Transparency and personal pride are forceful motivators, too, said Goss.

“Showing people their data is a major stimulus for improvement,” he said. “Units and departments’ results are portrayed side-by-side so that we can all see the top-performing practice. Healthcare workers are all very motivated to do the best they can for their patients and do not want to be underperformers.”

Milestones achieved, bars set higher

Performance improvement is the new world order, but safety leaders know they must take the long view. Most formal safety standards and measures have been in place only about 10 years, and meaningful changes in practice and attitude can take longer to become habitual among thousands of staffers. Along the same lines, when staff attain a milestone, recognition – again, communication – is crucial to sustaining energy when the bar is inevitably raised anew.

Each patient-safety chief proudly cited recent gains:

UWMC has lowered its major nosocomial infections rate by more than 50 percent since 2010, Staiger said, keeping patients from harm and saving the organization $2 million in costs associated with these complications.

From 2010 to this year, Northwest Hospital raised its compliance with a new postoperative urinary-catheter protocol from 52 percent – the baseline on a previously unmeasured rate – to 98 percent. “We changed the order sets right away, educated the nurses and ran daily reports that are used in rounds,” Scherger said. “We added an alert to our computer system for nurses. We went to the physicians, especially the group that seemed to have the most difficulty, and did a lot of education.”

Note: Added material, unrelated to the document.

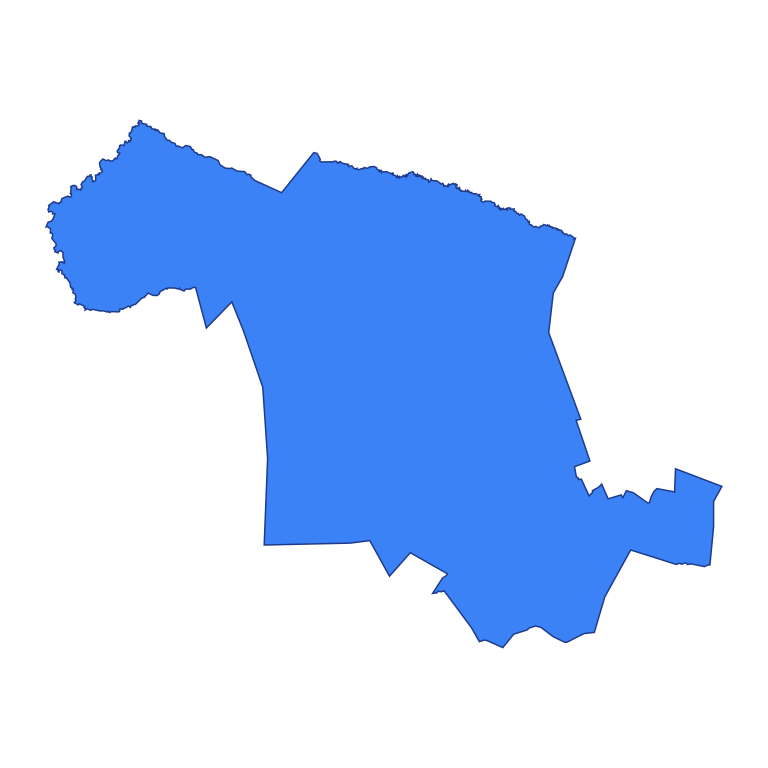 outline of Chilanga, Lusaka, Zambia
{"feature_id": "96606910B81629947645825", "entity_name": "Chilanga", "entity_type": "district", "adm_level": 2, "iso_a3": "ZMB", "parent_name": "Zambia", "parent_adm1": "Lusaka", "projection": "albers", "projection_center": [27.992, -15.452], "detail": "fine", "context": "isolated", "style": "filled", "palette": "blue", "viewbox_px": 768, "rotation_deg": 0, "n_neighbors": 0, "source": "geoboundaries", "source_scale": "gbopen_adm2", "svg_char_len": 6025}
<svg xmlns="http://www.w3.org/2000/svg" viewBox="0 0 768 768"><path d="M48.6,205.6L49.2,207.3L48.0,209.4L48.8,212.0L51.3,211.3L52.6,212.1L52.6,213.9L54.9,213.8L53.3,218.5L51.3,221.2L48.1,222.2L46.1,226.9L47.2,226.6L50.6,228.9L50.3,233.0L51.7,232.7L52.7,235.0L51.8,238.4L56.1,243.7L55.9,246.2L53.9,247.7L54.3,249.7L55.4,250.4L54.9,251.7L58.0,253.0L58.6,251.5L60.6,250.5L63.0,252.4L63.0,257.4L64.8,261.8L64.1,263.4L62.8,261.8L58.9,262.2L59.3,263.9L56.6,269.4L57.9,269.5L58.2,271.7L59.0,272.0L59.3,270.0L61.9,270.5L61.9,273.5L64.5,275.2L64.9,277.8L66.2,277.6L69.9,282.6L70.6,287.1L72.8,288.4L71.9,289.1L73.3,290.3L72.9,292.8L75.3,294.2L75.9,296.4L75.3,299.2L76.0,300.5L74.3,302.7L78.2,304.9L79.3,303.8L84.7,306.3L84.0,307.6L85.4,308.8L85.1,310.0L87.4,308.8L90.6,310.3L92.7,309.3L100.1,311.0L103.4,310.8L107.3,312.0L108.4,311.4L109.4,312.5L111.6,311.6L118.5,311.9L119.5,311.5L120.1,308.7L122.6,309.2L128.6,306.1L130.4,307.4L131.1,305.8L135.7,304.1L142.1,297.9L144.3,297.4L148.0,293.1L153.0,295.4L157.0,295.5L159.2,294.1L160.1,291.6L166.5,288.2L167.0,289.0L168.5,287.9L175.2,288.1L178.4,289.1L179.7,288.2L180.2,289.5L184.0,291.0L185.9,289.0L190.5,289.1L192.9,287.5L195.6,287.5L206.4,328.0L231.8,301.9L243.4,330.6L262.8,387.4L267.6,458.6L264.2,545.0L350.2,543.1L369.8,540.6L389.5,576.2L410.3,552.7L447.4,573.8L446.6,575.4L442.4,578.2L432.6,593.4L437.0,592.8L437.8,591.4L441.4,591.7L444.2,590.9L471.5,627.8L479.4,641.7L483.9,640.1L486.6,640.4L502.8,647.6L513.7,634.2L527.2,629.9L529.1,628.1L535.3,626.0L540.9,627.3L553.5,636.9L565.1,642.4L567.4,642.0L583.9,633.6L594.3,632.4L604.8,596.9L630.7,550.0L676.5,564.5L679.1,563.2L681.9,564.2L685.7,562.7L687.5,564.5L691.4,563.9L704.5,566.6L708.6,564.7L709.9,565.0L713.6,526.6L713.6,501.5L721.9,486.4L675.5,468.8L674.6,491.9L656.9,488.6L654.1,491.3L651.2,496.6L649.4,502.8L647.7,502.9L633.4,492.8L626.4,490.6L622.9,497.7L621.2,494.9L608.1,498.8L601.7,484.1L598.7,487.2L592.4,490.6L592.8,492.1L589.1,495.9L581.3,479.1L578.4,479.5L578.3,478.1L576.3,476.6L574.5,466.7L589.9,461.0L576.1,420.3L580.8,419.3L548.7,332.6L553.3,292.9L562.6,276.7L575.4,238.3L573.7,238.7L573.8,237.6L570.0,235.0L568.5,235.7L566.2,233.8L564.6,234.5L563.6,233.0L562.0,232.6L562.4,231.5L561.5,230.5L559.4,229.8L558.9,230.4L557.8,228.9L556.9,229.6L556.6,228.5L553.5,227.7L552.5,228.1L552.0,226.8L549.9,226.7L549.5,225.4L548.0,225.8L547.5,224.9L546.8,225.6L543.6,224.5L542.4,225.9L540.5,226.1L539.3,227.8L535.2,226.4L533.7,227.3L531.5,225.0L529.4,224.5L529.3,221.5L528.3,222.0L527.5,220.1L525.5,218.8L524.5,216.1L521.0,214.0L519.4,215.2L518.2,213.4L517.0,213.6L515.7,211.4L514.0,211.3L514.2,209.0L510.4,209.2L510.4,208.1L507.9,207.9L506.6,208.5L507.5,209.2L507.2,210.1L505.9,209.0L504.3,209.5L503.2,208.3L502.3,209.4L501.4,208.6L500.7,209.9L499.6,209.3L500.0,208.4L498.9,208.2L499.4,207.2L498.1,207.0L498.2,205.7L496.8,206.6L494.7,205.8L495.1,204.3L494.2,202.8L492.0,202.4L491.0,201.3L485.0,201.1L483.5,202.3L480.8,200.8L481.9,199.1L480.9,198.8L481.2,196.8L479.3,196.4L479.7,194.5L477.7,195.1L476.4,193.7L472.9,193.8L471.3,193.1L471.7,192.5L468.7,192.1L468.9,191.0L468.0,190.3L467.9,191.3L466.1,191.5L465.7,190.4L465.2,191.3L461.6,191.1L460.9,192.1L461.4,190.4L460.0,190.2L459.5,187.7L458.5,188.7L457.8,187.7L457.0,188.5L456.1,187.7L455.9,185.8L456.9,185.7L457.0,184.7L455.4,183.8L454.3,184.4L453.3,183.3L449.8,184.8L448.8,184.2L448.5,185.9L447.9,185.0L447.2,186.5L444.8,185.5L444.0,186.4L442.8,183.3L441.4,184.1L436.7,180.8L432.0,180.6L431.1,178.9L430.0,181.5L428.8,182.2L428.3,179.9L425.3,179.4L425.5,178.3L422.5,178.5L423.1,177.1L421.9,177.2L422.0,176.3L419.8,176.3L420.5,175.7L418.1,174.8L417.8,176.0L417.3,174.5L416.8,176.2L415.8,176.2L415.7,174.6L413.9,174.5L414.2,173.6L412.9,171.7L408.8,173.0L407.2,176.1L406.3,176.0L406.4,174.6L405.5,174.9L405.5,177.0L404.4,175.9L403.5,176.2L403.2,174.8L402.9,176.3L400.9,177.3L399.7,176.5L399.3,177.7L398.7,176.7L397.9,177.5L397.3,175.8L396.6,177.2L395.3,175.5L393.0,175.0L393.3,173.2L392.1,173.0L391.7,173.9L386.7,171.7L382.5,172.0L381.5,170.8L381.2,172.1L380.4,170.7L378.7,172.0L379.6,170.3L377.1,169.4L376.6,167.7L374.0,166.5L370.1,166.8L367.4,168.3L364.2,167.5L363.3,168.8L362.1,168.4L358.8,169.7L357.3,169.3L357.2,168.3L355.5,168.9L353.4,168.0L352.2,166.1L350.0,165.9L349.1,166.7L347.9,165.4L348.4,164.4L342.0,163.2L340.4,161.6L338.7,162.2L338.7,163.0L336.7,162.4L336.5,161.4L334.4,161.1L333.3,161.8L321.5,162.0L319.5,160.8L320.3,159.3L317.1,153.4L313.8,152.6L281.6,192.7L254.7,180.4L250.9,176.8L250.9,175.1L248.8,174.2L247.2,174.8L244.7,171.6L237.2,171.1L231.7,168.0L230.0,168.6L224.9,168.0L219.9,164.7L218.2,160.6L209.7,156.6L205.1,157.3L201.5,154.7L197.7,154.6L197.2,153.2L194.1,151.9L193.3,149.7L192.1,149.7L190.4,146.6L185.9,145.5L182.5,147.8L177.8,146.0L176.3,146.3L175.0,143.5L171.4,142.3L169.3,140.3L167.3,140.4L164.5,136.4L164.1,133.6L160.1,133.0L157.8,129.9L156.8,130.6L155.8,129.3L155.1,130.2L154.4,129.0L152.2,129.1L150.8,126.6L146.8,126.2L146.7,124.4L141.8,123.3L141.5,121.0L139.2,120.4L138.0,123.3L139.1,123.4L139.2,124.6L137.6,125.9L135.5,126.0L135.1,127.0L134.5,126.4L133.7,127.3L132.5,127.0L131.7,130.7L130.4,133.1L129.4,133.1L129.1,136.0L130.9,137.5L130.5,138.4L131.2,138.9L130.3,141.3L128.7,140.6L128.9,141.7L127.1,142.9L126.2,141.4L125.0,141.3L123.9,145.6L120.9,144.9L119.5,145.7L119.7,147.5L117.2,151.0L117.5,152.4L119.8,153.2L117.4,156.3L117.4,158.2L115.8,158.9L115.2,158.1L112.8,160.9L110.3,161.0L108.3,159.9L106.3,160.7L102.9,159.0L100.7,161.0L99.6,162.8L99.7,164.3L100.3,167.6L101.5,168.8L100.8,169.7L102.2,170.0L102.3,171.1L101.1,172.8L98.5,173.4L99.2,174.6L95.5,175.1L95.8,179.8L94.9,181.1L92.6,181.7L92.9,180.6L91.6,178.5L92.2,177.1L90.8,176.2L91.0,175.0L89.8,175.1L88.7,176.7L87.4,176.4L84.5,181.0L82.7,181.7L81.1,184.6L82.4,187.6L81.1,188.1L80.9,190.2L78.6,189.1L76.8,189.7L76.7,187.0L75.3,185.5L72.5,185.6L70.6,186.9L71.3,188.1L70.7,191.6L71.3,193.5L70.5,193.6L71.6,195.1L71.1,196.7L69.6,197.1L67.9,196.1L62.0,198.5L61.0,201.1L61.5,201.8L59.2,202.8L59.0,203.7L53.7,201.8L48.6,205.6Z" fill="#3b82f6" stroke="#1e3a8a" stroke-width="1.5"/></svg>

Harborview has raised its competence on achieving all core measures – evidence-based clinical processes to improve outcomes – from 55 percent in 2006 to 96 percent in the first six months of 2012.

“Hitting an extremely high number on core measures is not only a major milestone in great care, but it’s also responsive to new federal financial incentives,” Goss said, citing Medicare’s formula to base its payments to hospital partly on their core-measures success.

Since Valley implemented online reporting in December 2009, its patient falls have declined by 49.7 percent, and falls with injury are down by 68 percent.

“Our partners in rehab and pharmacy have been equal champions with nursing. Everyone is bullish on data collection and case review,” Lobdell said. “Falls may happen at the bedside, but rehab looks at safety-mobility issues and pharmacy looks at medication that might have affected the patient’s balance or judgment.”

Much work to be done

These and other advances are compelling, but no stakeholder dared to rest on laurels.

Safety campaigns’ success can breed success but “we also keep raising our goals,” Staiger said, raising the specter of fatigue at the pursuit of perfection. As well, he said, some employees will always be less prone to call attention to mistakes for fear of being held accountable, and continual education is needed to shift those sensibilities.

Nurses’ jobs are so much more oriented to capturing data now than when Scherger was a nurse, she said. “I think there are still times when people feel like writing a report is one more thing that they don’t have time for in a busy shift. But the culture of safety is much bigger than it used to be, and here to stay.”

Progress toward performance goals requires tenacity, Lobdell acknowledged.

“It’s a journey. We have not arrived but managers speak routinely about safety and they have shown increasing accountability for creating that environment on their units – to expect safe performance from staff, and to sort out the difference between system errors and personal behaviors that are unsafe,” she said. “I see more openness to learning filtering down through the ranks.”

Goss summarized: “In the spirit of quality patient care, we’re never done. Harborview has a reputation for excellence, but if we’re not performing at a 95-100 percent success rate on a given protocol, we are not providing the best care to our patients.

“We learn from techniques that have been shown to work and continue to apply them to new problems that come up. I think the next big breakthrough in the healthcare industry will involve communication techniques more than technical aspects of processes and procedures. Communication techniques can be used in every setting.”